The yield of National Defence Contribution and Excess Profits Tax exceeded the estimate of £70,000,000 by no less than £26,000,000. The collection of the newly-imposed Excess Profits Tax had hardly begun a year ago, the amount collected in 1939–40 being only £40,000, and the amount collected in 1940–41 depended very largely upon the speed at which the assessments were agreed and the tax paid over. The large surplus is due mainly to the public-spirited manner in which many firms and companies have paid over the estimated tax due from them without waiting for the figures to be finally agreed. On the other hand, Estate Duties and Stamps each yielded £5,000,000 less than the estimate.
Customs and Excise exceeded the July estimate by £6,000,000, although the final yield was the result of large surpluses and deficits. Despite the further increases of duty on beer and tobacco last July those twin pillars of the Budget yielded £25,500,000 and £15,500,000 more than their respective estimates. On the other hand, the course of the war on the Continent during the year lost much revenue which depends upon trade. Thus, the duties under the Import Duties Act and Ottawa Agreements Act were £20,500,000 short of the estimate, and there were deficiencies of £3,000,000 and £2,000,000 on matches and silk respectively.

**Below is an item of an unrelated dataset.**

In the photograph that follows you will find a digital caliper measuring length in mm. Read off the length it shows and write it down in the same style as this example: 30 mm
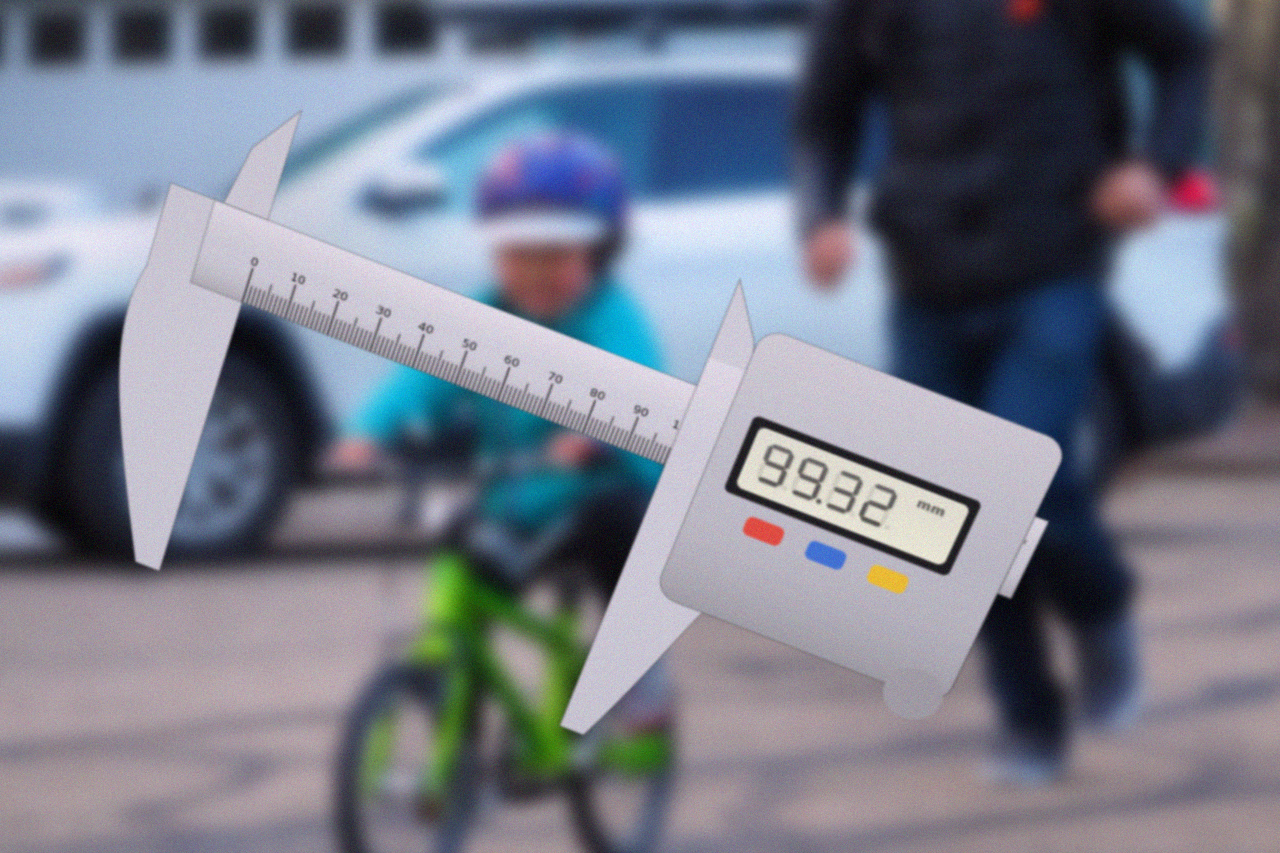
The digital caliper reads 99.32 mm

The Purchase Tax yielded some £26,000,000. The tax was three weeks late in coming into operation, there have been certain restrictions on supplies, and the original estimate has also been affected by enemy operations. Its administration has worked quite smoothly. The registration of 40,000 traders was completed quickly, and the machinery of accounts has worked well. Nearly 60 per cent. of all returns due on 10th March were received within 10 days of that date. The fact that this scheme has been successfully established in this way has been largely due to the traders. I would not pretend that they like this tax, any more than any of us like taxation, but they took the common-sense view that as the money was wanted for the war, and as they were expected to administer and collect the tax, they should do it to the best of their ability, which they have done to the advantage of the revenue and the country.
Other sources of revenue produced £88,000,000, against an estimate of £68,000,000, £3,000,000 of the excess being attributable to the Motor Vehicle Duties and £13,000,000 to the very large number of free gifts to the Exchequer. This total excludes generous contributions sent direct to my right hon. Friend the Minister of Aircraft Production towards the cost of aircraft. The steady flow of such gifts, both large and small, is a constant source of pride and gratification, and I am sure the nation will wish me to express its thanks again to all those at home and overseas who have helped us in such a spirit of patriotic self-denial.
It will be seen that towards the total expenditure of £3,884,000,000 we have received a total revenueof£1,409,000,000, which left a deficiency of £2,475,000,000 which had to be met by other means.